Whatever happened to the axis of evil? With a speech etched in the memories of foreign policy buffs the world over, President George W. Bush in 2002 named three alleged state sponsors of terrorism as members of this inglorious (if amorphous) international cabal. Bush accused North Korea, Iran and Iraq of starving their citizens, exporting terror and attempting to amass stockpiles of biological, chemical and nuclear weapons—all insidious activities that put global security at risk. Indeed, Bush insisted that the very existence of these rogue regimes was inimical to U.S. and international security alike. Rulers in Pyongyang, Tehran and Baghdad were effectively put on notice.
Much has changed in the intervening years. Following its invasion and occupation by U.S.-led coalition forces (the rumored “first stage” in the remaking of the world order under the auspices of the Bush Doctrine) Iraq is now considered to be a U.S. ally in the Middle East—albeit one racked by internal division and currently under heavy assault by ISIS militants. U.S.-Iran relations are also undergoing a major overhaul, with touch-and-go negotiations over Tehran’s nuclear program holding out the distinct promise of Iran’s coming in from the diplomatic cold. While Tehran will never be a close ally of the United States so long as its present theocratic form of government persists, the prospect of a workable modus vivendi is at least in the offing.
Even America’s relations with honorary members of the axis of evil have eased since the first term of the Bush administration. Following the invasion of Iraq, Muammar Gaddafi agreed in December 2003 to dismantle his country’s weapons of mass destruction programs. Although Gaddafi was killed in 2011 amid the uprising against his rule, U.S.-Libya relations had improved significantly in the preceding half-decade: an embassy had been established in 2006 and Libya was officially removed from Washington’s list of state sponsors of terrorism. More recently, of course, diplomatic relations between the U.S. and Cuba are now in the process of being normalized.
North Korea stands out as an exception to all of this diplomatic drama. Far from showing signs of betterment, U.S.-North Korean relations have worsened since 2002. Pyongyang has: made significant progress towards developing a reliable nuclear weapons capability; launched deadly military attacks against South Korea; been linked with supplying the embattled Syrian regime with war materiel such as gas masks ; recently carried out a successful cyberattack against a U.S. corporation; and remained impervious to outside attempts to pressure it into pursuing domestic reforms. The Bush-era multilateral framework for dealing with North Korea (the six-party talks ) has disintegrated. Indeed, Pyongyang’s bargaining position vis-à-vis the U.S. might even be improving in light of closer ties being forged with Russia—an incipient patron-client relationship, perhaps, that will further reduce the ability of the U.S. to dictate terms to the Kim regime.
What can the U.S. do to reverse this trend of failure when it comes to North Korea? While new sanctions have just been introduced, the answer still seems to be: “not much.” Having witnessed the fates of Saddam Hussein and Colonel Gaddafi, North Korea (rightly) has concluded that a nuclear weapons program makes a fine guarantee against overt U.S. military coercion. Even putting the nuclear deterrent to one side, a military “solution” to America’s Pyongyang problem is unthinkable for as long as Pyongyang enjoys the pseudo patronage of China and, to a lesser extent, Russia. Economic sanctions against North Korea have thus far failed to bring the regime to heel, and a policy of conciliation is impossible for as long as the North Korean regime’s domestic grip on power is predicated upon a bellicose international posture. Meanwhile, isolating North Korea is an unsatisfactory solution to the problems at hand: the Kim regime would continue to tyrannize its people, militarily threaten its neighbors and pose a latent security threat to the United States.

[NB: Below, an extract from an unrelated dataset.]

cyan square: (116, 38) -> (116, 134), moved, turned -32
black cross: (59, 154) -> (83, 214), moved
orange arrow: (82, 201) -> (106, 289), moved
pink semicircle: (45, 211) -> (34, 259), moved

In the end, however, this poverty of options for dealing with North Korea might not matter a great deal. For the truth is that American foreign policy towards North Korea is unlikely to be the deciding factor in the regime’s fate. While it is undeniable that the ranks of the world’s “rogue states” have thinned considerably over the past 13 years, the lesson to be drawn is hardly one of U.S. omnipotence. Regional and domestic dynamics—unpredictable social, political and economic forces that make for unwilling instruments of U.S. foreign policy—will be just as likely to secure North Korea’s demise as will any of the deliberate policies decided in Washington.
Of all the states namechecked in President Bush’s axis of evil speech, North Korea was and remains the most brutal and oppressive of them all. It is also the only one to have developed a bona fide nuclear weapons capability over the past decade. Yet North Korea has proven stubbornly resilient—the last of an infamous cluster of rogue states once singled out to bear the full force of U.S. diplomatic and military wherewithal. The limitations of U.S. ambition towards the regime are painful to observe.